Como disse Harirchi, vice-ministro da Saúde do Irã: “Este é um vírus democrático, que não faz diferença entre pobres ou ricos, ou entre políticos e cidadãos comuns”. Ele comprovou sua tese após ir a público dizer que quarentenas não seriam necessárias, e no dia seguinte anunciar que contraiu a doença.

Ele estava falando sobre o coronavírus. Mas as palavras podem ser usadas para o capitalismo. Todos nós sofremos as consequências – uns mais que outros, claro – mas ninguém poderá fugir, nem aqueles que são responsáveis por esse mal, e que se sentem seguros atrás de suas muralhas de dinheiro.
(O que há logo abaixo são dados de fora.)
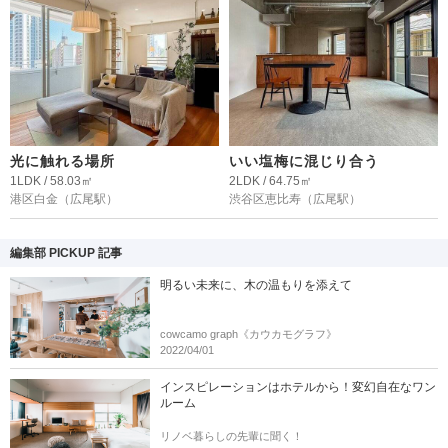
光に触れる場所
いい塩梅に混じり合う
1LDK / 58.03㎡
2LDK / 64.75㎡
港区白金
（広尾駅）
渋谷区恵比寿
（広尾駅）
編集部 PICKUP 記事
明るい未来に、木の温もりを添えて
cowcamo graph《カウカモグラフ》
2022/04/01
インスピレーションはホテルから！変幻自在なワン
ルーム
リノベ暮らしの先輩に聞く！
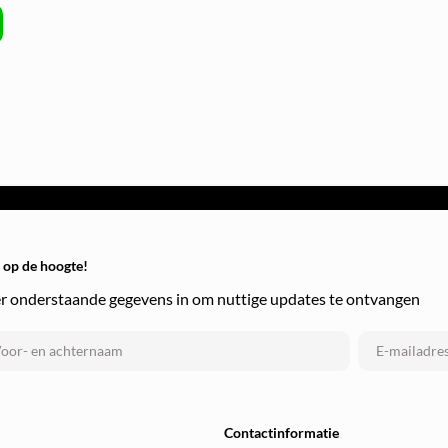
f op de hoogte!
r onderstaande gegevens in om nuttige updates te ontvangen
Contactinformatie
Elas não resistem a força da natureza – seja um tsunami ou um vírus.

Imagens de satélite da Nasa comprovaram uma redução significativa de dióxido de nitrogênio da China na semana passada, resultado do fechamento de diversas fábricas. Da mesma forma, os melhores índices atmosféricos da história do planeta estão relacionados a momentos de crise e recessão financeira, que ocasionaram queda de produção. Percebe a arapuca? Quanto mais “próspera” a economia, pior para o meio ambiente.

Nossa sociedade está doente ao ponto de precisar de seguidas catástrofes para despertar. Quantos mais precisarão morrer? Lendo o noticiário, a sensação é de que devemos nos preocupar (ou lamentar) mais com as fábricas fechadas do que com as vidas perdidas. O quão cego estamos?

Do ponto de vista que mais me interessa, o holístico, o vírus ganha força em corpos fragilizados pelo sistema imunológico. Sistema esse que vem sendo fragilizado por uma vida inteira de frustrações, hábitos tóxicos e falta de consciência na alimentação – além de muita desconexão entre corpo e alma.

Torço para que esta ameaça global nos desperte. Para relembrarmos que somos terra consciente, que fazemos parte do mundo natural, da mesma forma como tudo aquilo que exploramos (entre animais e recursos que chamamos de matéria prima).

Que nos desperte para a relação sistêmica entre todas as coisas. Há quem acredite que o alto índice de antibióticos usados em rações para gado seja um dos responsáveis pela adaptação e resistência a antibióticos pela parte de humanos que se alimentam de carne. Esse é apenas um dos exemplos no qual manipulamos a vida em prol do capital, nos colocando na condição de próxima vitima.

Que ao invés de isolar e nos afastar, o momento nos desperte para a noção de que somente em rede podemos resolver problemas sistêmicos. É preciso urgente uma reorganização econômica mundial que não seja mais baseada na exploração do meio ambiente e das pessoas. Ou sistemas arapucas que se voltam contra nós.